Nella primavera del 2025, nella versione Community di MinIO, senza preavviso, è stata rimossa dalla console web la funzionalità di amministrazione, lasciando solo l'interfaccia per navigare tra gli oggetti. Per gestire storage, accessi e utenti veniva suggerito di utilizzare l'interfaccia della riga di comando o la versione commerciale AIStor Enterprise, con un costo a partire da 96.000 dollari all'anno. Nell'ottobre del 2025 è stata interrotta la pubblicazione delle immagini container pronte su Docker Hub, coincidente con la scoperta di una vulnerabilità che consentiva l'innalzamento dei privilegi. A dicembre 2025, il progetto è stato spostato nella modalità di supporto, prevedendo l'aggiunta al codice sorgente aperto solo di correzioni di vulnerabilità critiche. Le modifiche relative a nuove funzionalità e correzioni di bug iniziavano a essere apportate solo nella versione commerciale.

La ragione per cui è stata abbandonata la modalità di sviluppo aperto è stata la frustrazione per l'utilizzo delle tecnologie di MinIO in prodotti proprietari di terze parti che violavano i termini delle licenze open source. Nel 2021, otto mesi prima della chiusura del round di investimento da SoftBank, la licenza di MinIO è stata cambiata da Apache 2.0 a AGPLv3. Nel 2022, l'azienda MinIO ha accusato pubblicamente Nutanix di violare le licenze fornendo MinIO come parte di un stack software (senza menzionare l'uso di MinIO) e ha dichiarato di aver ritirato le licenze Apache 2.0 e AGPLv3. Nutanix ha ammesso le omissioni.

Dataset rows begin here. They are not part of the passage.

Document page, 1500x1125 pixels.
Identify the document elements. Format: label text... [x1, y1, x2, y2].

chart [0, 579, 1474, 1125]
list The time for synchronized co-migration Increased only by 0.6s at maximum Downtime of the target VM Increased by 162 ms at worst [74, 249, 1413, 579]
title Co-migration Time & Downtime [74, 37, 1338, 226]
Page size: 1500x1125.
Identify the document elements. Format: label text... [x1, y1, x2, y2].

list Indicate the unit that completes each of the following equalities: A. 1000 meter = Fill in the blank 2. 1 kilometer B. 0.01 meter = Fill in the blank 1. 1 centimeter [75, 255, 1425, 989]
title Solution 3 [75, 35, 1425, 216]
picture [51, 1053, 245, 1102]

Nel 2023, la stessa tattica di coercizione per il rispetto delle licenze è stata applicata all'azienda Weka. Weka ha definito ciò un attacco ingiustificato e ha dichiarato di utilizzare nei propri prodotti solo vecchio codice fornito con licenza Apache 2.0, i cui requisiti sono stati rispettati interamente. È stato inoltre notato che il processo di revoca non si applicava alla licenza Apache 2.0. L'azienda MinIO ha attenuato le formulazioni, riconoscendo che le sue affermazioni potrebbero essere state interpretate male.

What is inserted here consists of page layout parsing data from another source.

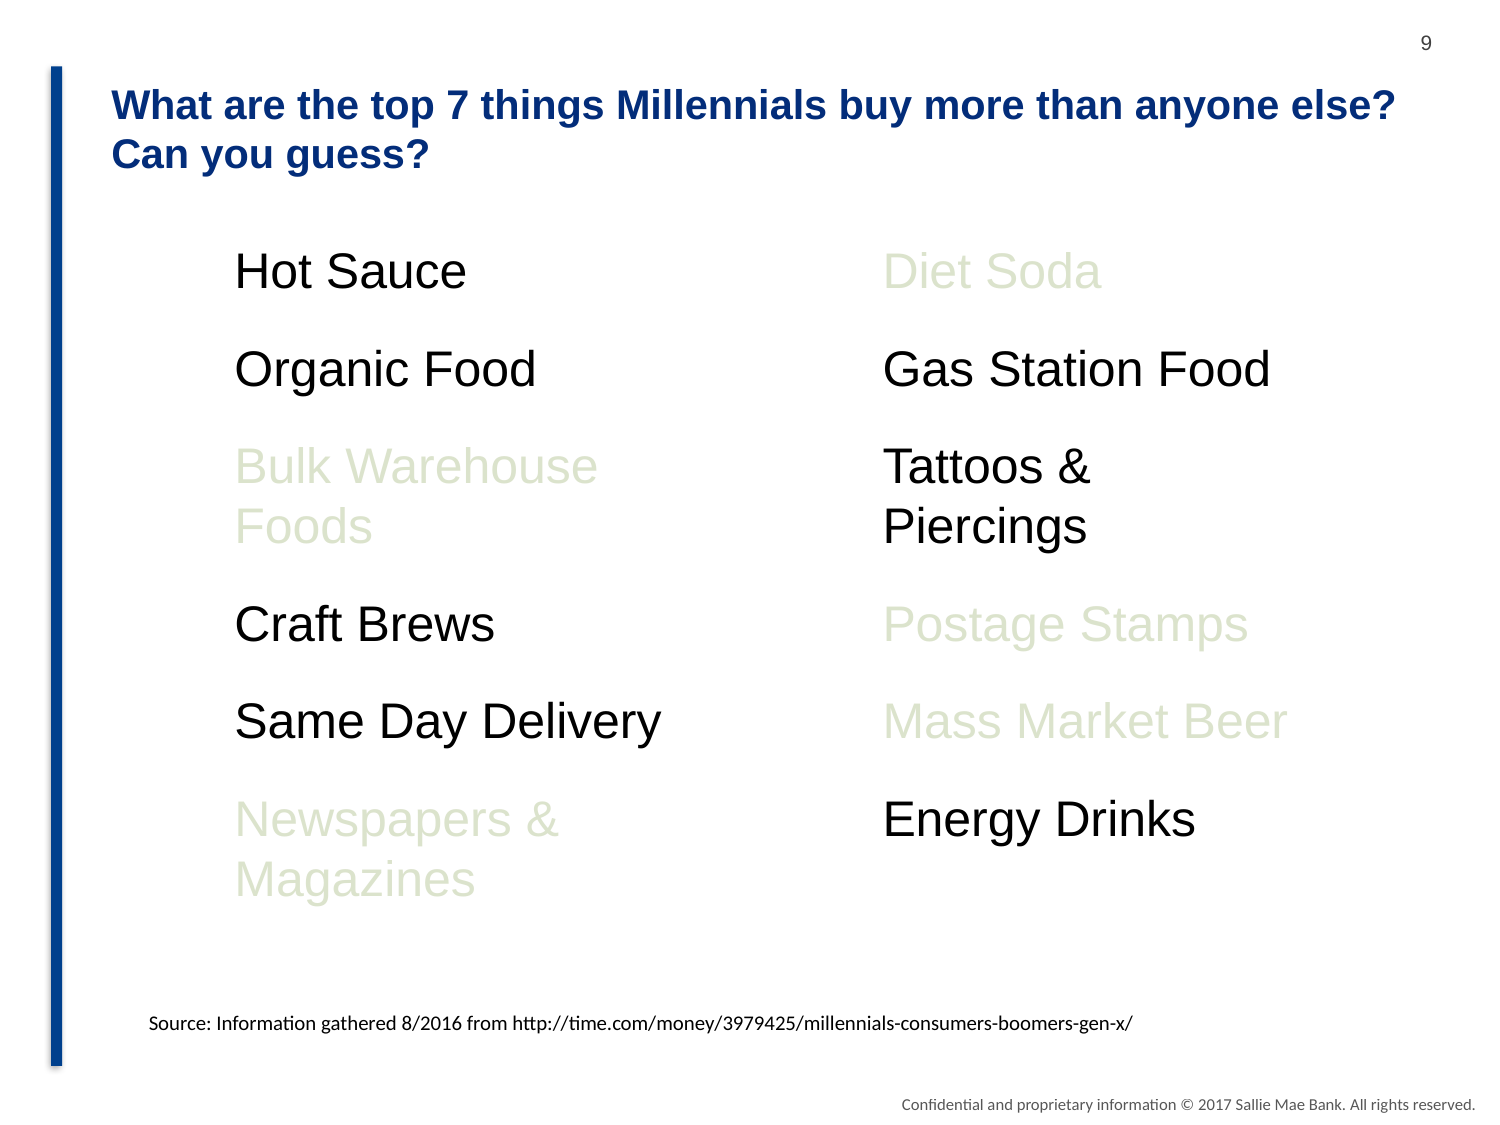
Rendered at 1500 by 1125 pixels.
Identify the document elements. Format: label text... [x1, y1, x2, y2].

list What are the top 7 things Millennials buy more than anyone else? Can you guess? [96, 70, 1480, 185]
text_box Source: Information gathered 8/2016 from http://time.com/money/3979425/millennials-consumers-boomers-gen-x/ [133, 1002, 1262, 1042]
list Hot Sauce Organic Food Bulk Warehouse Foods Craft Brews Same Day Delivery Newspapers & Magazines [181, 231, 698, 1002]
list Diet Soda Gas Station Food Tattoos & Piercings Postage Stamps Mass Market Beer Energy Drinks [829, 231, 1321, 983]
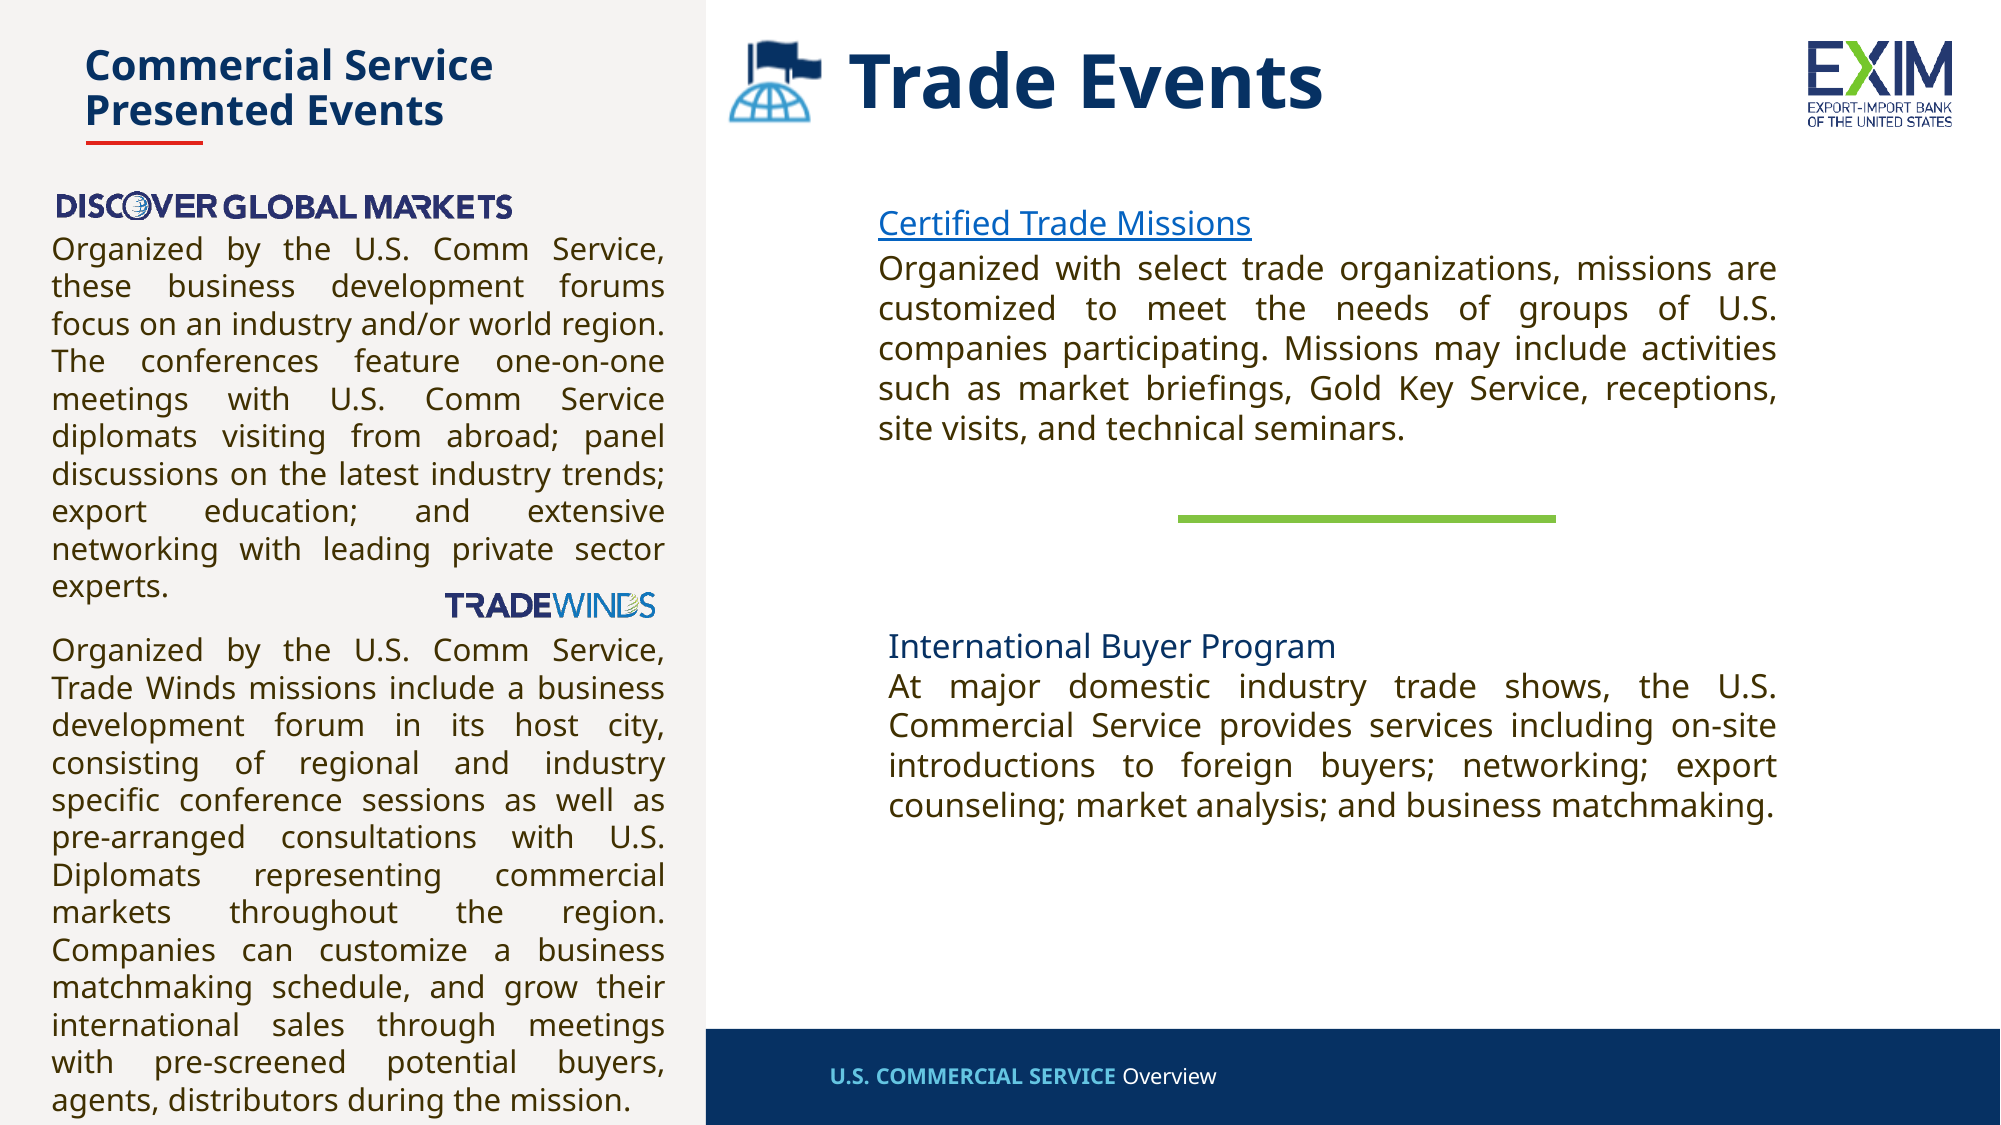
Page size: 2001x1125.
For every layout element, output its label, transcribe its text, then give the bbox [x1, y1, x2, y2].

text_box Commercial Service Presented Events [69, 0, 573, 198]
text_box Organized by the U.S. Comm Service, Trade Winds missions include a business development forum in its host city, consisting of regional and industry speciﬁc conference sessions as well as pre-arranged consultations with U.S. Diplomats representing commercial markets throughout the region. Companies can customize a business matchmaking schedule, and grow their international sales through meetings with pre-screened potential buyers, agents, distributors during the mission. [36, 623, 682, 1125]
picture [710, 31, 843, 144]
text_box [0, 0, 707, 1125]
picture [223, 193, 512, 219]
picture [445, 592, 655, 618]
picture [1808, 41, 1952, 127]
picture [56, 191, 218, 220]
text_box Certified Trade Missions Organized with select trade organizations, missions are customized to meet the needs of groups of U.S. companies participating. Missions may include activities such as market brieﬁngs, Gold Key Service, receptions, site visits, and technical seminars. [863, 195, 1794, 455]
text_box International Buyer Program At major domestic industry trade shows, the U.S. Commercial Service provides services including on-site introductions to foreign buyers; networking; export counseling; market analysis; and business matchmaking. [873, 617, 1794, 832]
text_box [705, 1028, 2000, 1125]
title Trade Events [843, 32, 1824, 136]
text_box Organized by the U.S. Comm Service, these business development forums focus on an industry and/or world region. The conferences feature one-on-one meetings with U.S. Comm Service diplomats visiting from abroad; panel discussions on the latest industry trends; export education; and extensive networking with leading private sector experts. [36, 221, 682, 611]
text_box U.S. COMMERCIAL SERVICE Overview [814, 1055, 1456, 1097]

In risposta all'archiviazione del repository, il fondatore della distribuzione PostgreSQL Pigsty ha annunciato la creazione di un fork - pgsty/minio, in cui è stato ripristinato il supporto per la console web dell'amministratore, stabilito il processo di pubblicazione di immagini Docker pronte e ripristinata la documentazione pubblica. Si sottolinea che il fork sarà supportato dalla comunità e continuerà il supporto per la base di codice sotto licenza GNU AGPLv3.

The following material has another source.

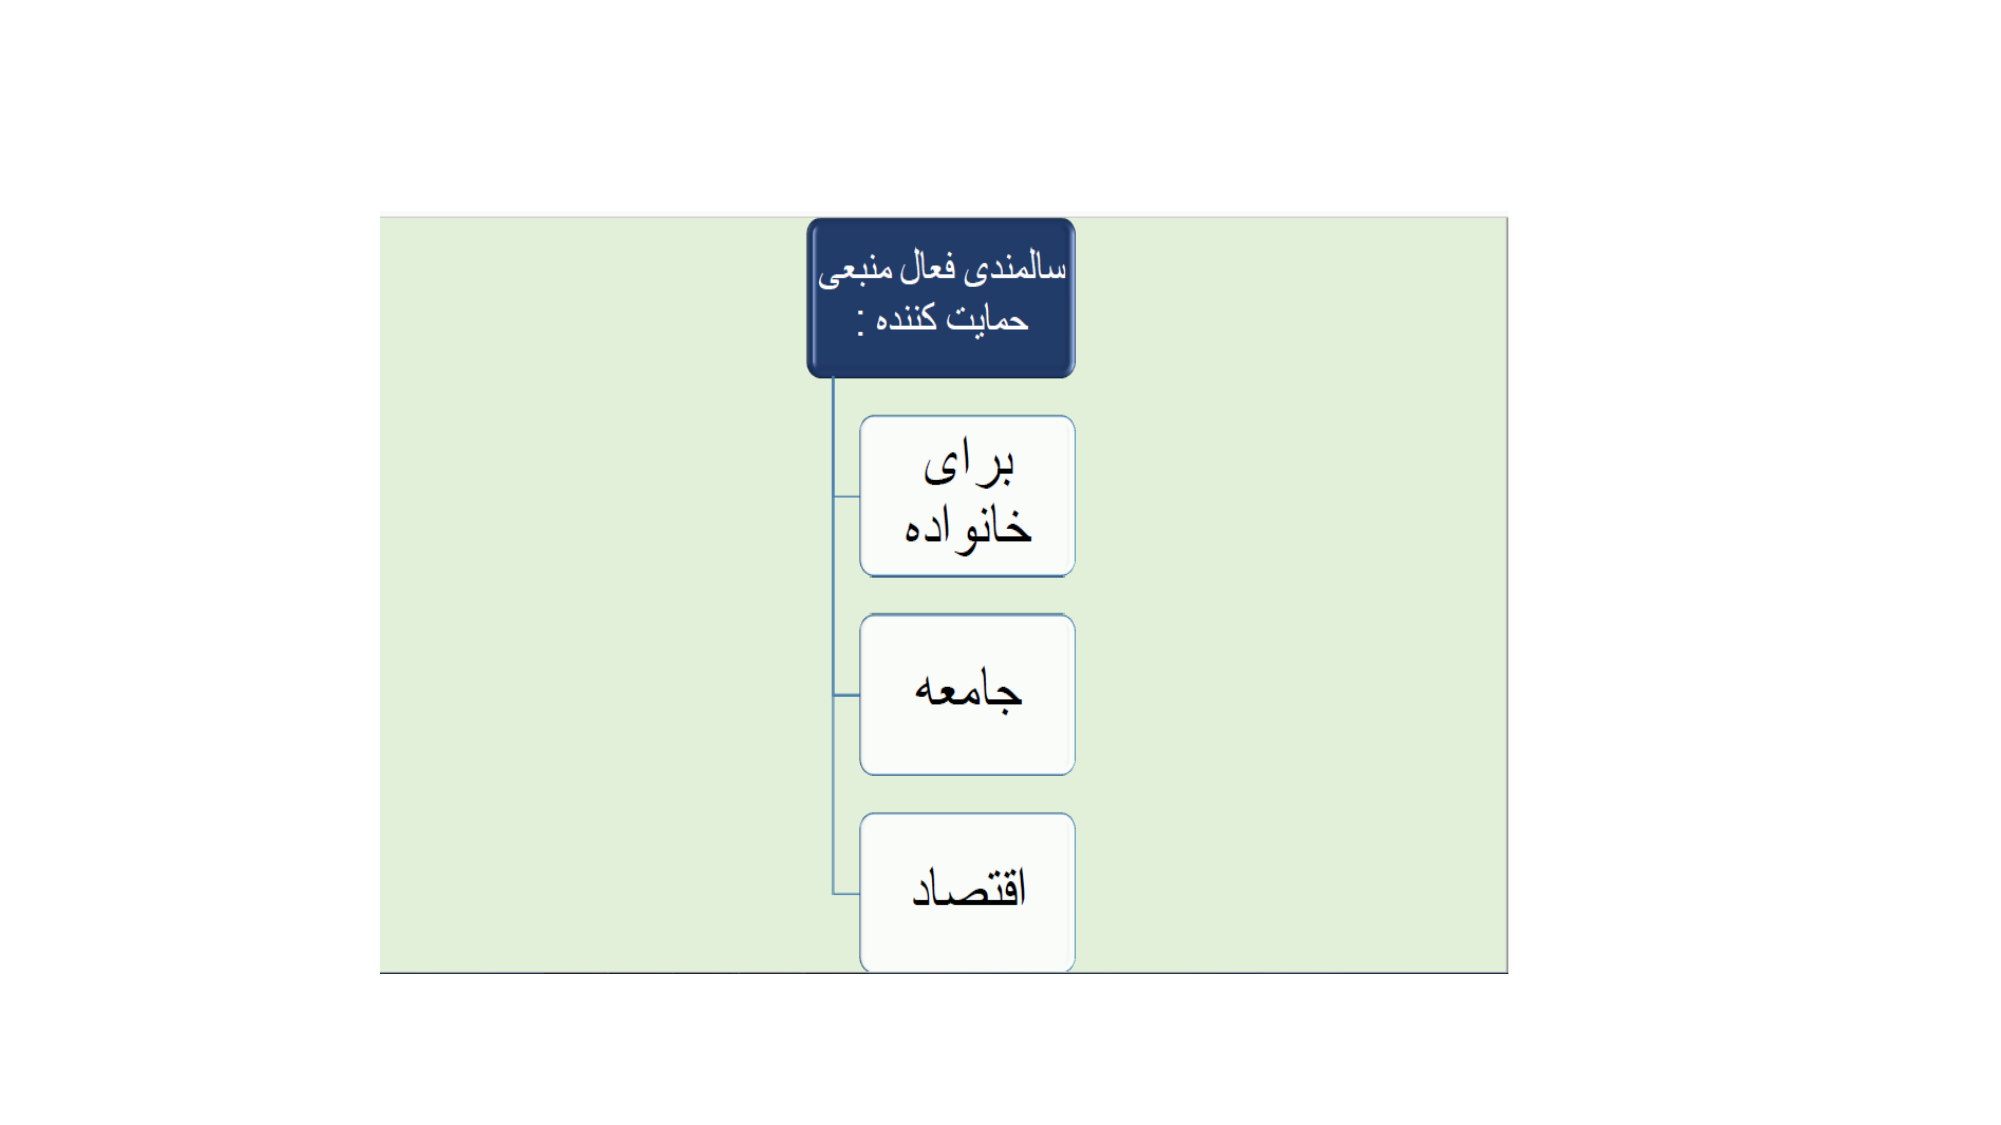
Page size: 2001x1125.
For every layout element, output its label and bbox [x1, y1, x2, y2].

L'attenzione principale sarà rivolta a mantenere una base di codice stabile, nonché a correggere bug e vulnerabilità. Non è prevista una continuazione attiva nell'ampliamento delle funzionalità, poiché, secondo il fondatore del fork, MinIO è già considerato un software completamente funzionale che risolve i compiti assegnati. In caso di richieste relative all'uso del marchio registrato MinIO, il fork intende cambiare nome (sono in discussione nuovi nomi come silo o stow).

Tra le alternative open source esistenti, si possono inoltre citare AIStore, Garage, Ambry, SeaweedFS, RustFS, hs5, Ceph e Versity S3 Gateway. I rappresentanti della comunità supportano i fork della console web di MinIO - OpenMaxIO e Console.